Meet the millennials’ younger sibling. Little attention has so far been paid to Generation Z, the latest generation to hit adulthood, but data gathered by US-based political science professor Jeff Brauer suggests they are even more conservative than their millennial counterparts which could shape policies in the years to come.

This study, carried out by the Higher Education Policy Institute in conjunction with Unite Students, found that millennials about to enter university are woefully unprepared for “the real world”. Not only are many experiencing physical symptoms such as panic attacks and difficulties sleeping, a number of specific areas have been highlighted where applicants’ expectations are out of line with reality. (With thanks to Jason Butler for alerting me to this via Twitter.)

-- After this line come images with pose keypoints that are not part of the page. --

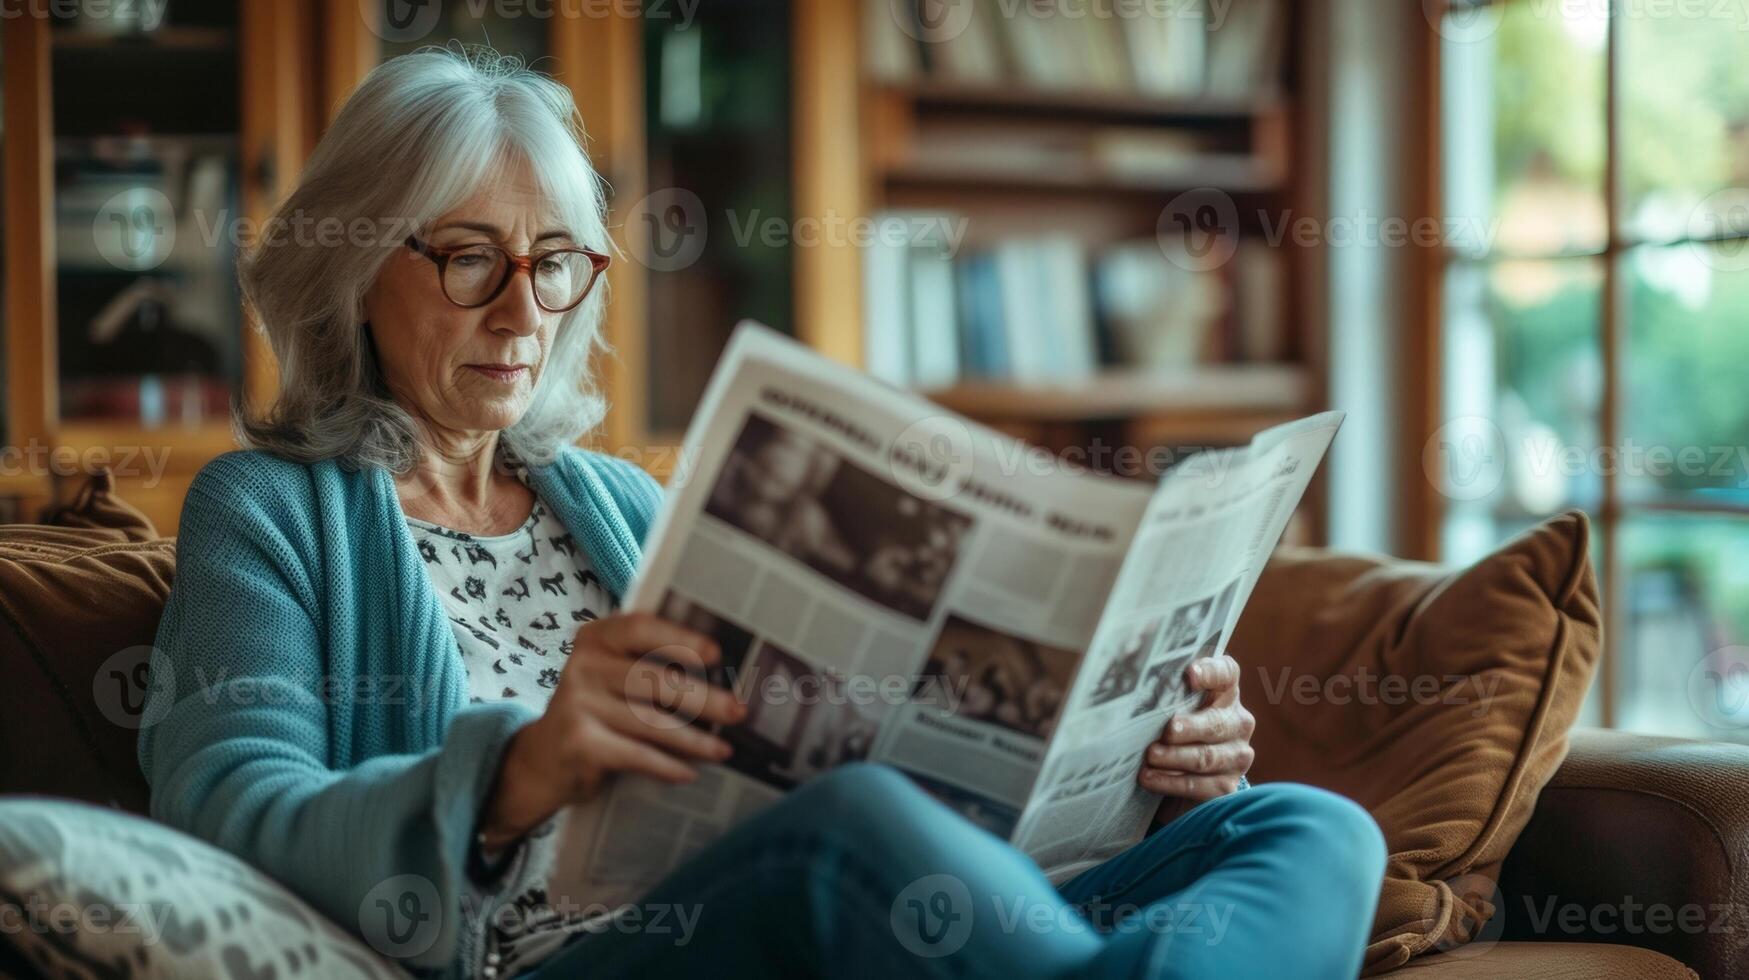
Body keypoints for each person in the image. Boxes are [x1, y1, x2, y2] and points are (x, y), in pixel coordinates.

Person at [138, 46, 1386, 980]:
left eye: (557, 261)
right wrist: (521, 773)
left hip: (817, 927)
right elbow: (226, 810)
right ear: (353, 269)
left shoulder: (620, 502)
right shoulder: (269, 511)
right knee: (847, 830)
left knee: (1304, 825)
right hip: (577, 953)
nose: (524, 311)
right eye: (469, 257)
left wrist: (1138, 761)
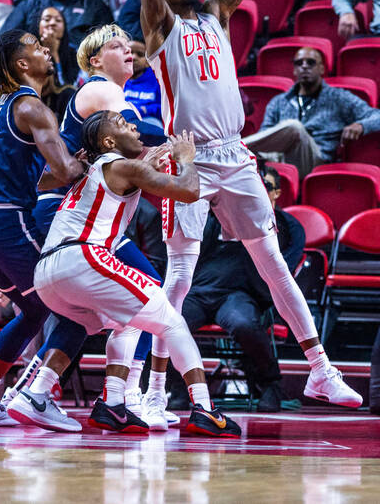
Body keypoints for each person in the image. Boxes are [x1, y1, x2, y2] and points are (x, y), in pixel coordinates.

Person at [139, 0, 362, 417]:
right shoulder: (159, 27)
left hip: (234, 152)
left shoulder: (213, 14)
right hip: (186, 157)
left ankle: (320, 371)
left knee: (273, 262)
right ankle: (154, 389)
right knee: (180, 277)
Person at [33, 113, 242, 436]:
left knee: (127, 320)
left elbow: (44, 180)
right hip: (82, 257)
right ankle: (204, 408)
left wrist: (147, 166)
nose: (133, 126)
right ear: (108, 142)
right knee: (172, 320)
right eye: (122, 123)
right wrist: (186, 159)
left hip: (47, 272)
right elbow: (187, 190)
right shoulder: (120, 165)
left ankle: (112, 403)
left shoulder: (93, 170)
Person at [31, 24, 173, 427]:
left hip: (83, 212)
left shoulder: (112, 93)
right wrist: (190, 140)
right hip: (67, 210)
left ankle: (37, 391)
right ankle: (125, 397)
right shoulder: (99, 89)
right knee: (146, 294)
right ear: (95, 60)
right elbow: (145, 135)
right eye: (116, 45)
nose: (128, 51)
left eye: (130, 46)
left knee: (86, 315)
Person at [0, 29, 88, 430]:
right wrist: (92, 160)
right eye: (36, 47)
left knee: (32, 310)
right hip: (4, 219)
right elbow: (62, 171)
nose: (46, 48)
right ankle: (34, 395)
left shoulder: (3, 104)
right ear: (22, 64)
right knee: (73, 310)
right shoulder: (32, 107)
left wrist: (67, 163)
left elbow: (38, 177)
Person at [180, 165, 304, 413]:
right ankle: (178, 388)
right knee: (167, 322)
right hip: (200, 291)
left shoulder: (287, 225)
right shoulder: (214, 215)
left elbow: (284, 271)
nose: (257, 188)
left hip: (241, 295)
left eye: (265, 185)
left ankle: (270, 384)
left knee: (244, 325)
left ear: (276, 192)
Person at [243, 45, 380, 178]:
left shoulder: (338, 98)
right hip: (280, 159)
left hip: (316, 160)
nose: (305, 66)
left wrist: (361, 125)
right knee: (249, 158)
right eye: (299, 63)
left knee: (294, 127)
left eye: (311, 62)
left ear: (322, 68)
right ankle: (238, 151)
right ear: (294, 70)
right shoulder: (279, 101)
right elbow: (266, 137)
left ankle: (237, 148)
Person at [123, 38, 160, 126]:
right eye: (129, 53)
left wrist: (145, 110)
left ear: (148, 60)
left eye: (140, 54)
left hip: (149, 122)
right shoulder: (115, 77)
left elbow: (165, 108)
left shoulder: (158, 78)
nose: (134, 57)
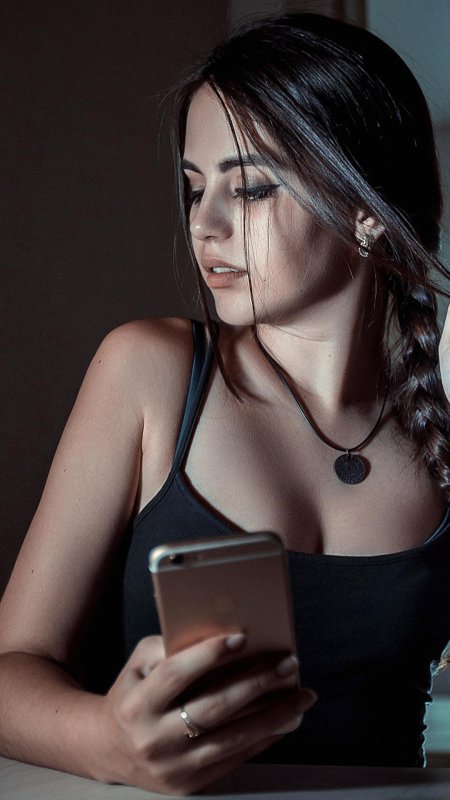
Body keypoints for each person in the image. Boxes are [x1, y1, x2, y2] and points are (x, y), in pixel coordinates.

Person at [1, 11, 450, 796]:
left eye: (249, 187)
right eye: (193, 187)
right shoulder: (151, 372)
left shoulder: (439, 416)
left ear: (366, 207)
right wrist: (107, 743)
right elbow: (11, 667)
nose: (203, 224)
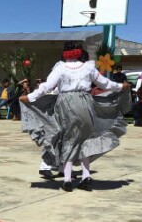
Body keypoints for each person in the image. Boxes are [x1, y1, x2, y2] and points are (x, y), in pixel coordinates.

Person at [20, 44, 126, 190]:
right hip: (85, 103)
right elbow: (105, 83)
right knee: (85, 139)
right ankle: (86, 175)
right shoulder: (88, 67)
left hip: (65, 104)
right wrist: (120, 87)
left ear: (65, 53)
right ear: (80, 52)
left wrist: (30, 97)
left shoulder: (61, 68)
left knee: (68, 139)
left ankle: (68, 180)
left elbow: (47, 86)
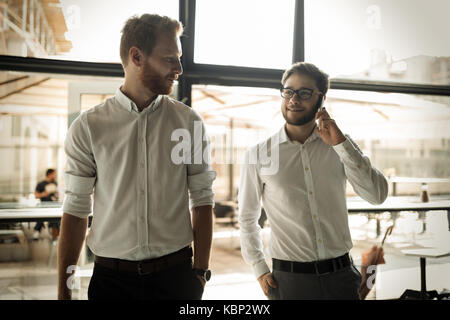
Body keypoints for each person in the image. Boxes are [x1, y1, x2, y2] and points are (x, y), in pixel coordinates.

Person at [57, 14, 216, 300]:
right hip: (111, 284)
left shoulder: (188, 122)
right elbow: (76, 210)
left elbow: (202, 199)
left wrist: (200, 273)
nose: (179, 68)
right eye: (170, 59)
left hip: (176, 279)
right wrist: (64, 292)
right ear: (137, 57)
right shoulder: (88, 126)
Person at [238, 62, 388, 300]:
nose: (294, 99)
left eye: (304, 93)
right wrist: (259, 268)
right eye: (288, 91)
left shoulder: (340, 145)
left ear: (322, 98)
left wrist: (341, 145)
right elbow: (247, 218)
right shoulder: (259, 154)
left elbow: (377, 195)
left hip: (342, 278)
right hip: (289, 281)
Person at [33, 168, 59, 240]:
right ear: (49, 174)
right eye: (54, 174)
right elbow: (36, 195)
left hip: (53, 205)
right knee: (40, 220)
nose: (55, 175)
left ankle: (54, 236)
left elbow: (56, 194)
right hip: (43, 206)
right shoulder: (41, 184)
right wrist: (44, 194)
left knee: (55, 221)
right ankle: (36, 233)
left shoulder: (55, 183)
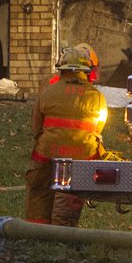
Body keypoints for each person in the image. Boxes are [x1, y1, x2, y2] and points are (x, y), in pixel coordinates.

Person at [24, 43, 109, 227]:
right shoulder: (97, 96)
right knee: (70, 197)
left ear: (61, 69)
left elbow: (36, 125)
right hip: (82, 156)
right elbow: (98, 128)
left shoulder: (48, 91)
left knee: (38, 192)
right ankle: (63, 234)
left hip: (47, 152)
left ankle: (36, 233)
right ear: (85, 71)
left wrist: (45, 140)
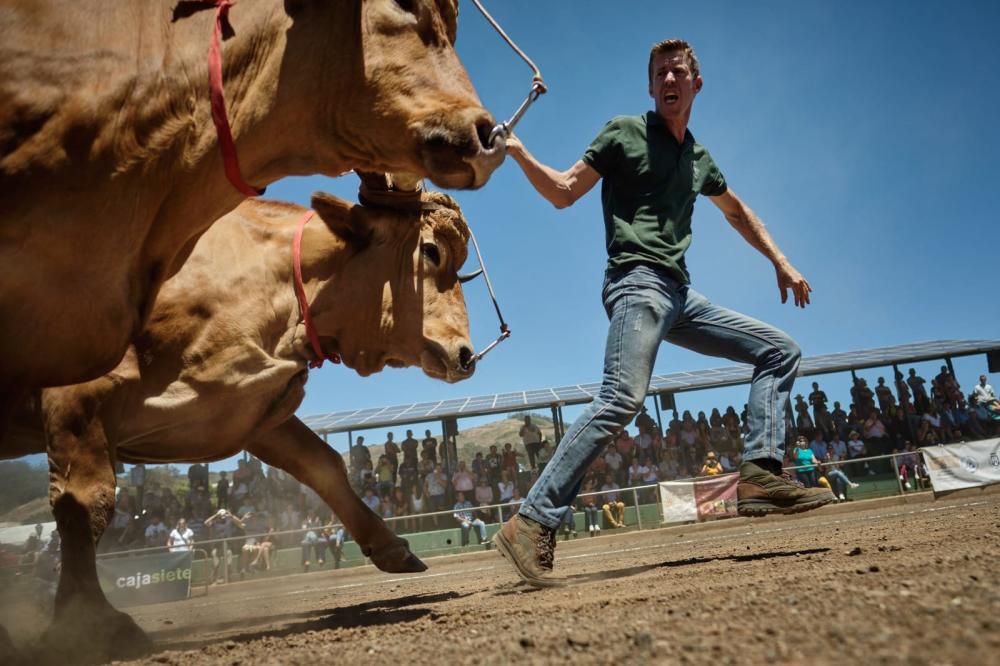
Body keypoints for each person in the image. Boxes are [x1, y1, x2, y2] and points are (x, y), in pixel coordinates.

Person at [492, 38, 832, 586]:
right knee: (622, 397)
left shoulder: (698, 159)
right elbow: (562, 191)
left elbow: (736, 210)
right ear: (651, 87)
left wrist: (780, 260)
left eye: (678, 72)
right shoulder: (625, 132)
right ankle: (531, 522)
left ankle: (761, 474)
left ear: (696, 84)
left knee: (779, 350)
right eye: (659, 74)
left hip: (680, 294)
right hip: (637, 284)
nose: (669, 80)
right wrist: (517, 151)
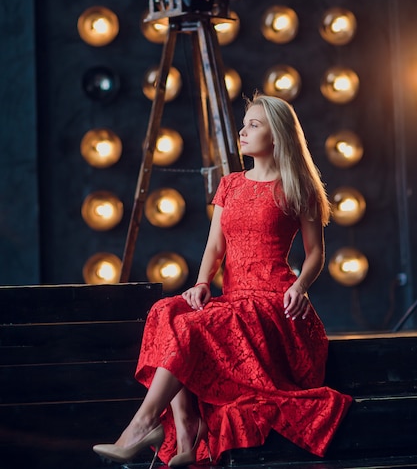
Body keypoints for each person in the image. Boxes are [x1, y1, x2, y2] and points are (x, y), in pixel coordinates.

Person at [93, 93, 353, 467]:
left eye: (254, 125)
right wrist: (201, 283)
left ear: (277, 136)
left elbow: (316, 254)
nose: (242, 132)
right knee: (166, 311)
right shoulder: (230, 184)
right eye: (244, 123)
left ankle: (145, 422)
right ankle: (186, 431)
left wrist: (300, 286)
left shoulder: (298, 187)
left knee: (191, 329)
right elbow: (215, 246)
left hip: (273, 304)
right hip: (233, 296)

 The changing of the guard is apace as millennials officially become the largest generation (in the US). As immigration adds more numbers to its group than any other, the millennial population is now not expected to peak until 2036.

 New research, carried out by marketing agency ZAK, reveals reluctance among those under 30 about being referred to as millennials. According to the research, too many negative connotations have put this age group off the term, while Professor Cary Cooper of Manchester business school argues it has become meaningless since it encompasses too many different groups.